# Fitting Microwave in Motorhome



## MalanCris

We will be picking up our new Rapido in two weeks time (whoooooopee!)
and are thinking of installing a microwave. Has anyone done this and if so, how did it work out i.e. where did you put it?


----------



## Telbell

WE've had microwaves put in all our caravans and Motorhomes for about the last 15 years. Quite simply we get the Dealer to replace the oven with a cheapy microwave (plus another 230v socket) as part of the deal. Like you we have a french-based vehicle so that shoujldn't be a problem.

If you want to kepp your oven then by definition you'll use up storeage space if you need to have the microwave fitted.

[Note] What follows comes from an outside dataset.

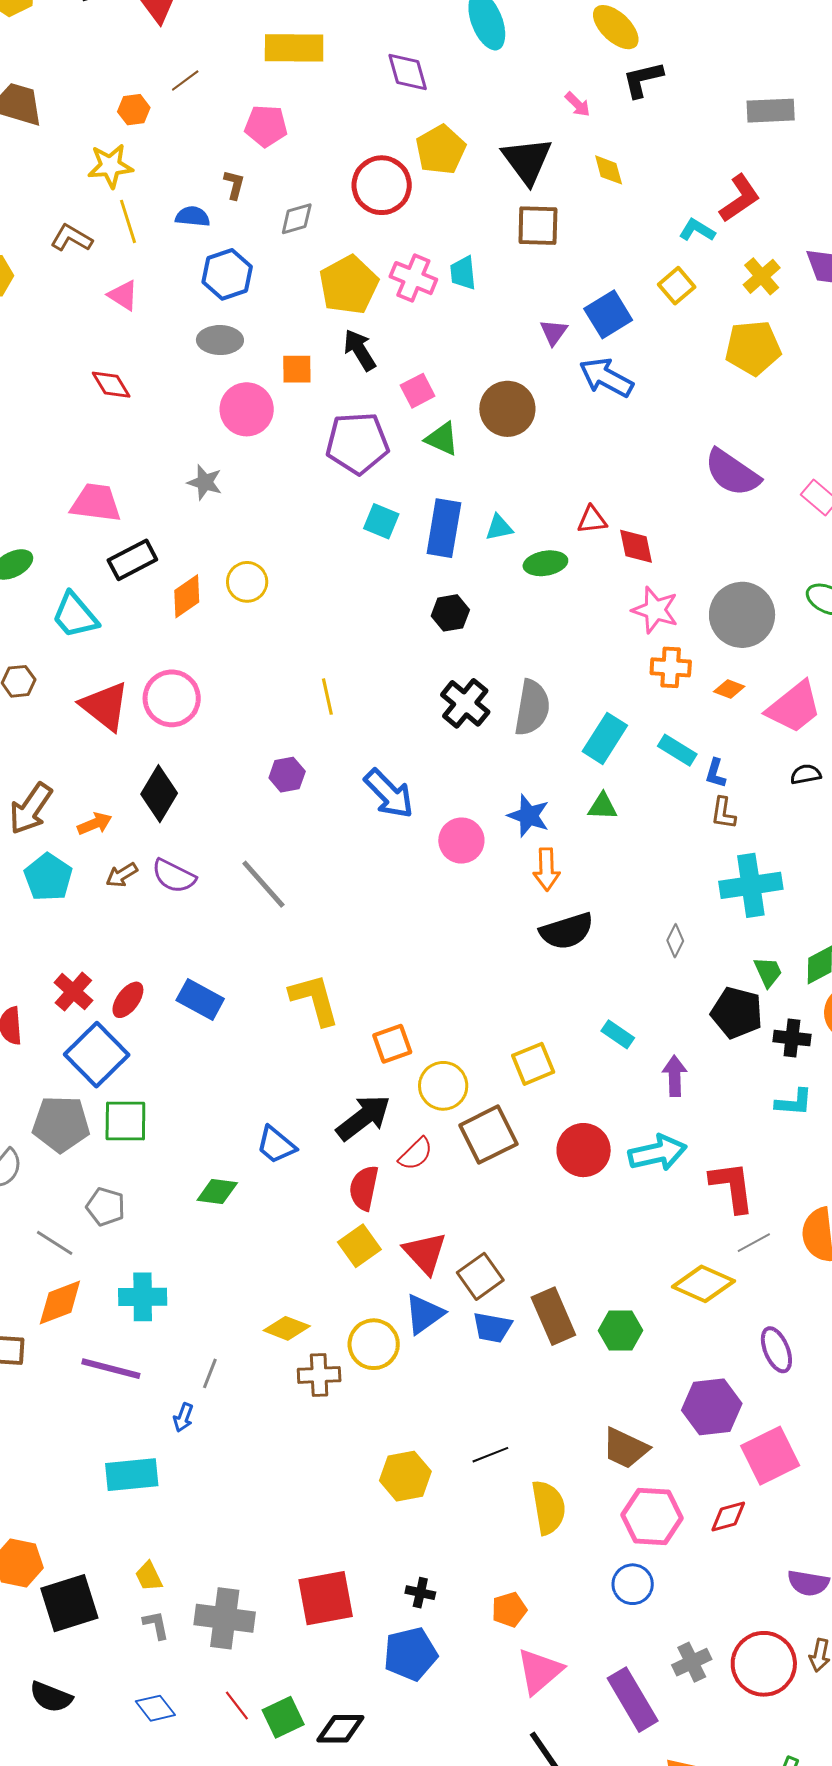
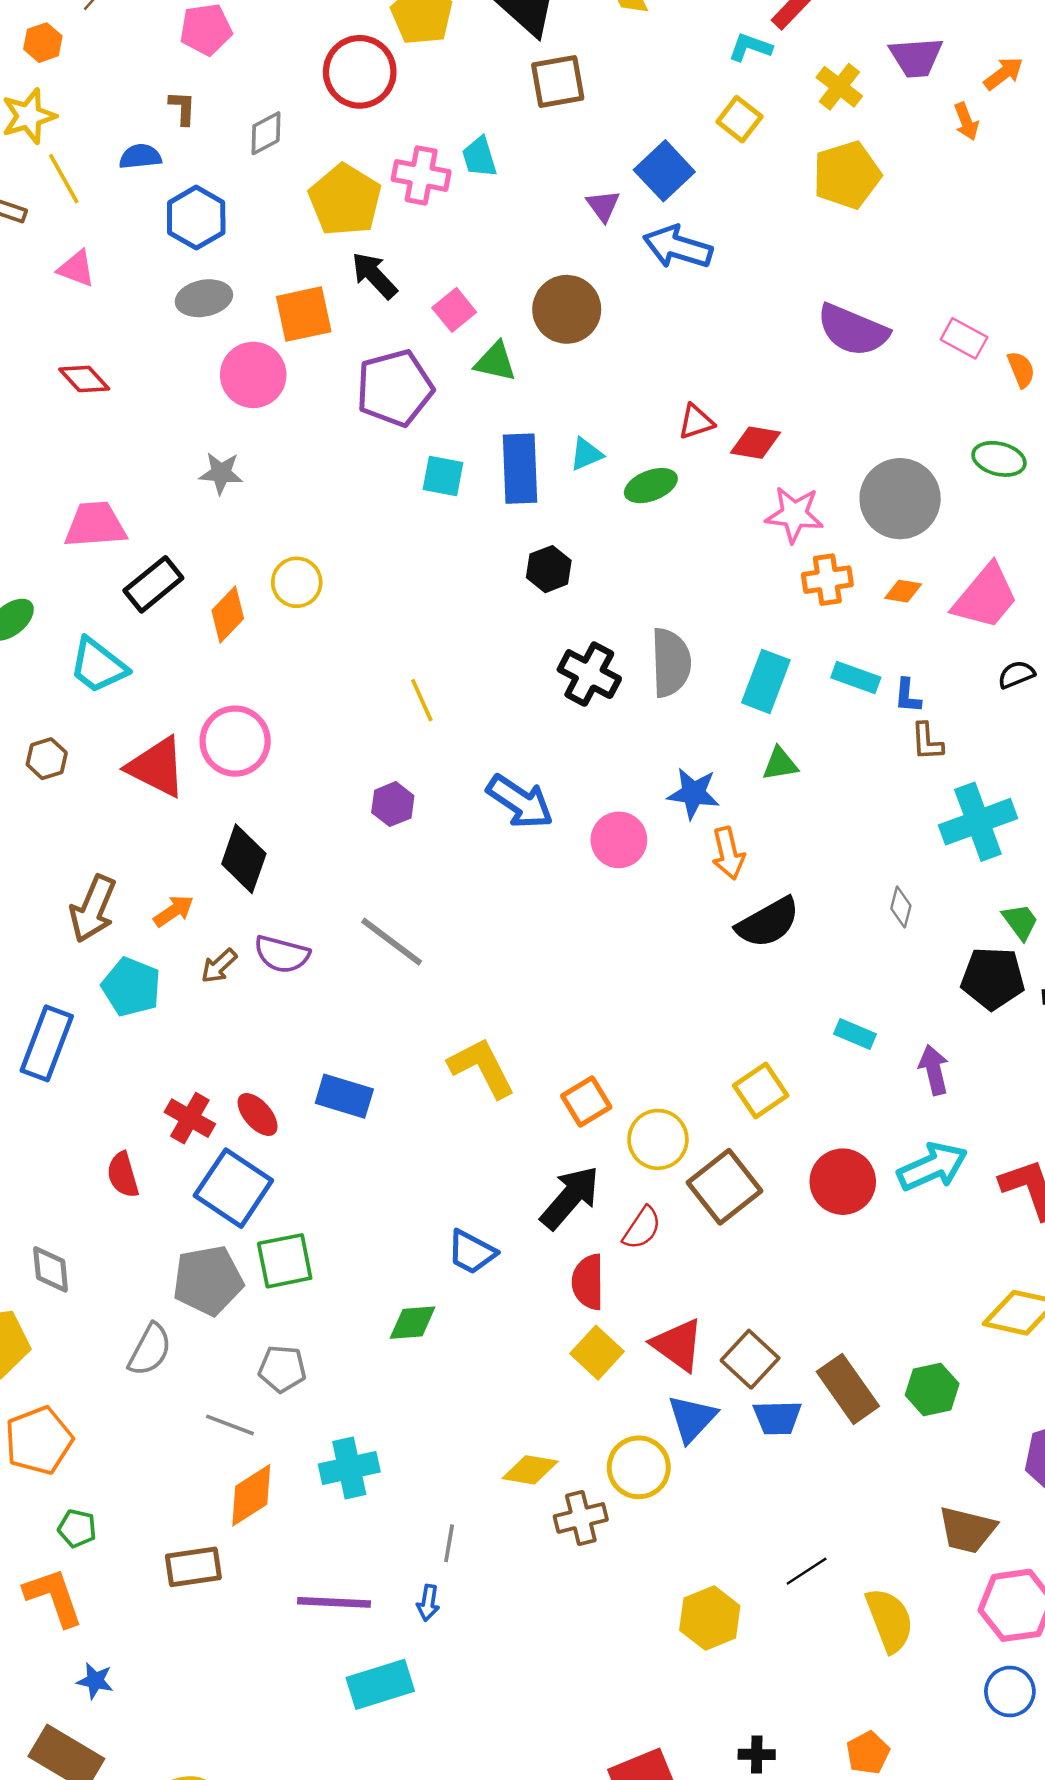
orange square: (297, 369) -> (304, 314), size x1.4
red diamond: (636, 546) -> (756, 443), turned -57
red ellipse: (128, 1000) -> (258, 1114), turned -66
purple line: (111, 1369) -> (334, 1602), moved

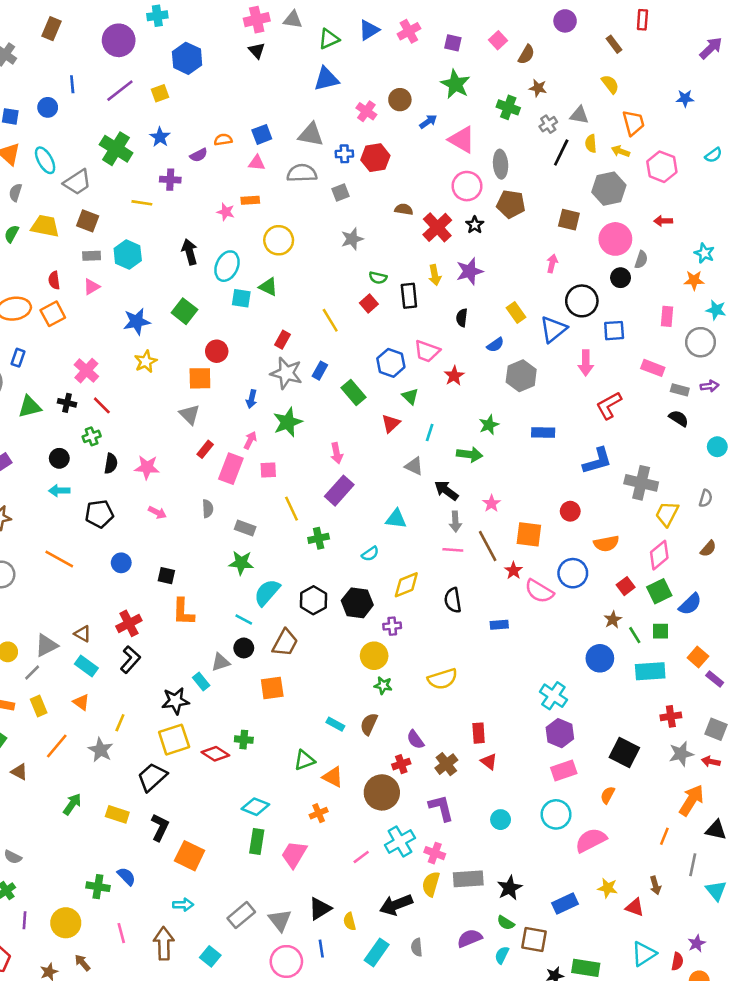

(One dealer fitted a microwave which was all singing & dancing and was better than the one in kitchen at home so we bought a thirty quid one from Argos and swopped them over :lol: )


----------



## maddie

I would imagine the dealer would jump at the chance to swap a £200 oven for a £30 microwave :lol: If going down this route make sure he gives you the removed oven :lol: 
terry


----------



## lifestyle

In our mh, it is fitted in the cupboard above the cooker,and our new one is the same ( when we get it ) but if you have a garage just buy a cheapy from Tesco`s .
They do look nice built in


Les


----------



## Telbell

> I would imagine the dealer would jump at the chance to swap a £200 oven for a £30 microwave Laughing If going down this route make sure he gives you the removed oven Laughing
> terry
> 
> See the point you're making terry & we did that once but couldn't get rid of it. As most mhomes come with an oven there wasn't a market for it.
> 
> Some mhomes provide microwaves as optional extra or part of a "package" (Swift??) but I believe they're fitted in a cupboard which would otherwise bne used as storeage of kitchen stuff


----------



## maddie

:lol: there's a whole world of self builders out there who would jump at a cheap oven :lol: 

terry


----------



## Telbell

> Laughing there's a whole world of self builders out there who would jump at a cheap oven Laughing


I'll remember that next time we buy :lol:


----------



## sirhandel

I'm taking delivery of a 783F on 9th May and Brownhills are fitting a double mains socket in the wardrobe so I can fit a microwave low down. The wife insists on having a microwave and is willing to give up some wardrobe space so her choice! I thought maybe could arrange some hanging space in the garage for clothes with covers? Anyone tried this?


----------



## androidGB

sirhandel said:


> I'm taking delivery of a 783F on 9th May and Brownhills are fitting a double mains socket in the wardrobe so I can fit a microwave low down. The wife insists on having a microwave and is willing to give up some wardrobe space so her choice! I thought maybe could arrange some hanging space in the garage for clothes with covers? Anyone tried this?


Or you could put the microwave in the garage

Andrew


----------



## scottie

Hi
We have just a new to us hymer,i intend to fit a microwave in the tv cubard,that will still leave room for a flat screen tv.

scottie


----------